Mais ce n'était point l'amour courtois qui poussait Mark à visiter ce lieu. Lorsqu'il y arriva, toujours flanqué de son très peu brave Djilel, il constata d'une part que Vertu était venue, et d'autre part que les parages grouillaient de badauds, ce qui était une bonne nouvelle car il craignait une trahison. Elle avait amené deux hommes en renfort. L'un semblait être un vieux soldat, un de ces traîne-rapières à l'œil torve et à l'épée vite tirée, il s'agissait de Nilbor, que je crois vous avoir déjà décrit. L'autre avait une apparence plus inattendue. C'était un gentleman élancé au visage franc et carré, auquel on aurait donné trente ans comme cinquante, déjà marqué par quelques rides d'expression, doté de grands yeux clairs et magnétiques, et dont la chevelure prématurément blanche n'ôtait rien, au contraire, à la considération qu'il s'attirait de la part de la gent féminine. En outre, c'était un prêtre de Myrna, ou en tout cas quelqu'un qui en portait l'habit, une soutane noire bordée de pourpre, agrémentée d'une calotte de velours en guise de couvre-chef.

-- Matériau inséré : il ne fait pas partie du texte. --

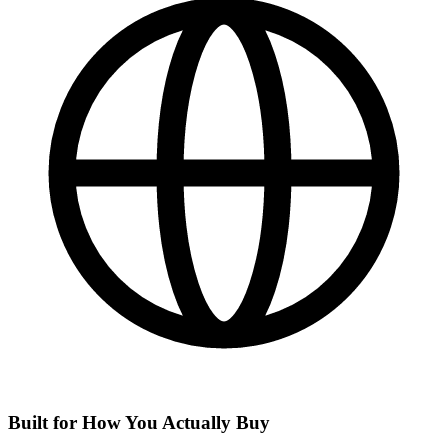
Built for How You Actually Buy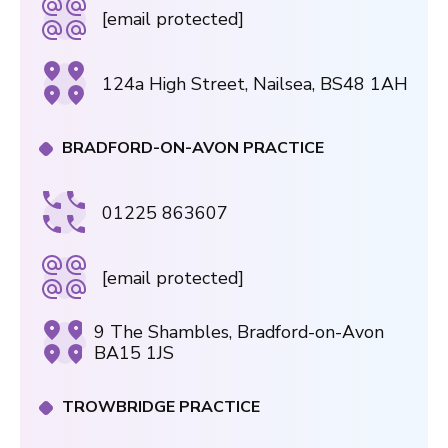
[email protected]
124a High Street, Nailsea, BS48 1AH
BRADFORD-ON-AVON PRACTICE
01225 863607
[email protected]
9 The Shambles, Bradford-on-Avon
BA15 1JS
TROWBRIDGE PRACTICE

Le culte de Myrna imprimait profondément sa marque dans tout le Klisto, et l'on priait la déesse muette jusqu'aux cités portuaires de l'autre côté de la mer Kaltienne, mais il n'y avait jamais eu dans l'interminable histoire de cette religion une quelconque autorité centrale, ni aucun livre saint pour en définir précisément les usages, les croyances licites, les rites prescrits, les prières obligatoires en telle circonstance, ni rien de ce genre. En fait, les Myrnéens n'avaient jamais été qu'une multitude de sectes plus ou moins unies dans l'adoration commune d'une idole de la nature, de la fertilité et de la prospérité, sans bouche, mais avec une surprenante collection de nichons. Cette bienveillante déité était réputée pour accorder sa protection à quiconque lui faisait offrande, ce qui lui attirait la sympathie de gens de toutes conditions, et il était rare qu'un aventurier parte en quête, qu'un soldat s'engage, qu'un marin prenne la mer, qu'un marchand fasse une grosse affaire ou qu'une jeune fille se marie sans avoir déversé une quelconque obole au temple local, même si par ailleurs, on était d'une autre religion.